An Outboard With Gearshift

The Scott-Atwater line of outboard motors for 1949 will feature four new models with the Scott-Atwater shift, a gearshift that provides reverse speed and neutral as well as the conventional forward speed.

Heralded as the greatest outboard development in years, the shift offers obvious advantages of maneuverability, convenience and safety. The motors may be started in neutral and warmed up while the boat is tied to dock or shore. The reverse gear permits the boat to back away from dock or shore without necessity for using oars or paddle. The combination of neutral and reverse gives greater controllability and promotes safety at crowded landings and in heavy traffic. Starting the motor in neutral avoids the forward surge heretofore unavoidable in starting motors in forward speed at the traditional three-quarters throttle. Reverse is also useful in edging up to dock or shore under power and with full control of the boat.

Models having the Scott-Atwater shift will include the 1-14, a 4-hp. single with a speed range of 1 to 14 miles per hour; the 1-16, a 5-hp. twin, and the 1-20, a 7 1/2-hp. twin. There will also be a larger, more powerful shift motor, the Scott-Atwater 1-30, available later on in the spring. The Scott-Atwater line also includes three conventional models, without shift. These are a standard and a deluxe version of the 3.6-hp. single cylinder 1-12 and a non-shift model of the 7 1/2-hp. 1-20.

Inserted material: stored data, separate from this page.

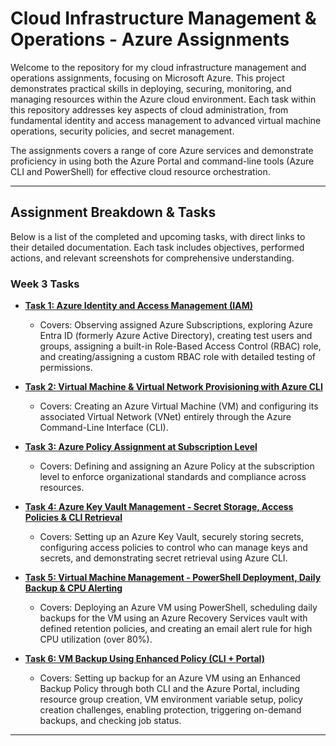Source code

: # Cloud Infrastructure Management & Operations - Azure Assignments

Welcome to the repository for my cloud infrastructure management and operations assignments, focusing on Microsoft Azure. This project demonstrates practical skills in deploying, securing, monitoring, and managing resources within the Azure cloud environment. Each task within this repository addresses key aspects of cloud administration, from fundamental identity and access management to advanced virtual machine operations, security policies, and secret management.

The assignments covers a range of core Azure services and demonstrate proficiency in using both the Azure Portal and command-line tools (Azure CLI and PowerShell) for effective cloud resource orchestration.

---

## Assignment Breakdown & Tasks

Below is a list of the completed and upcoming tasks, with direct links to their detailed documentation. Each task includes objectives, performed actions, and relevant screenshots for comprehensive understanding.

### Week 3 Tasks

* **[Task 1: Azure Identity and Access Management (IAM)](task1.md)**
    * Covers: Observing assigned Azure Subscriptions, exploring Azure Entra ID (formerly Azure Active Directory), creating test users and groups, assigning a built-in Role-Based Access Control (RBAC) role, and creating/assigning a custom RBAC role with detailed testing of permissions.

* **[Task 2: Virtual Machine & Virtual Network Provisioning with Azure CLI](task2.md)**
    * Covers: Creating an Azure Virtual Machine (VM) and configuring its associated Virtual Network (VNet) entirely through the Azure Command-Line Interface (CLI).

* **[Task 3: Azure Policy Assignment at Subscription Level](task3.md)**
    * Covers: Defining and assigning an Azure Policy at the subscription level to enforce organizational standards and compliance across resources.

* **[Task 4: Azure Key Vault Management - Secret Storage, Access Policies & CLI Retrieval](task4.md)**
    * Covers: Setting up an Azure Key Vault, securely storing secrets, configuring access policies to control who can manage keys and secrets, and demonstrating secret retrieval using Azure CLI.

* **[Task 5: Virtual Machine Management - PowerShell Deployment, Daily Backup & CPU Alerting](task5.md)**
    * Covers: Deploying an Azure VM using PowerShell, scheduling daily backups for the VM using an Azure Recovery Services vault with defined retention policies, and creating an email alert rule for high CPU utilization (over 80%).

* **[Task 6: VM Backup Using Enhanced Policy (CLI + Portal)](task6.md)**
    * Covers: Setting up backup for an Azure VM using an Enhanced Backup Policy through both CLI and the Azure Portal, including resource group creation, VM environment variable setup, policy creation challenges, enabling protection, triggering on-demand backups, and checking job status.

---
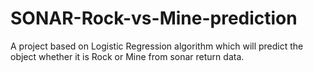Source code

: # SONAR-Rock-vs-Mine-prediction
A project based on Logistic Regression algorithm which will predict the object whether it is Rock or Mine from sonar return data.
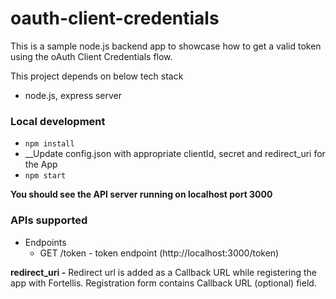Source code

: # oauth-client-credentials

This is a sample node.js backend app to showcase how to get a valid token using the oAuth Client Credentials flow.

This project depends on below tech stack

* node.js, express server

### Local development
* `npm install`
* __Update config.json with appropriate clientId, secret and redirect_uri for the App
* `npm start`

__You should see the API server running on localhost port 3000__
### APIs supported

* Endpoints
  * GET /token - token endpoint (http://localhost:3000/token)
  
**redirect_uri -** Redirect url is added as a Callback URL while registering the app with Fortellis. Registration form contains Callback URL (optional) field.
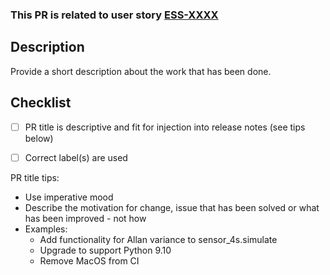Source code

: 
### This PR is related to user story [ESS-XXXX](url_to_jira_task)

## Description
Provide a short description about the work that has been done.

## Checklist
- [ ] PR title is descriptive and fit for injection into release notes (see tips below)
- [ ] Correct label(s) are used


PR title tips:
* Use imperative mood
* Describe the motivation for change, issue that has been solved or what has been improved - not how
* Examples:
  * Add functionality for Allan variance to sensor_4s.simulate
  * Upgrade to support Python 9.10
  * Remove MacOS from CI
  

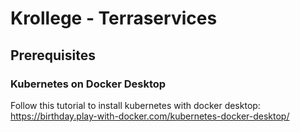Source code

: # Krollege - Terraservices

## Prerequisites

### Kubernetes on Docker Desktop
Follow this tutorial to install kubernetes with docker desktop: https://birthday.play-with-docker.com/kubernetes-docker-desktop/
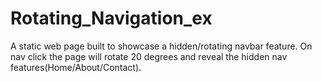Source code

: # Rotating_Navigation_ex
A static web page built to showcase a hidden/rotating navbar feature. On nav click the page will rotate 20 degrees and reveal the hidden nav features(Home/About/Contact).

"Even the few skeptics will have their doubts satisfied when they know the Scott-Atwater shift adds less than two pounds to the weight of the motor, the three smaller, popular sized, shift models will retail at less than $200, and the shift mechanism is amazingly simple in design, construction and operation."

The gearshift lever is located on the starboard side of the motors near the front and has somewhat the appearance of a short gearshift lever in an automobile. It moves forward and back through approximately a 45-degree arc. When the shift lever is upright, the motor is in the neutral position. The lever is moved back for reverse and ahead for forward.

Automatic stops acting on the throttle prevent shifting at high speed, racing the motor in neutral, and limit reverse speed, thereby promoting safety for the user.

Editor's note: This is the seventh installment in an eight-part series commemorating the 65th anniversary of Texas Parks & Wildlife magazine (formerly Texas Game and Fish).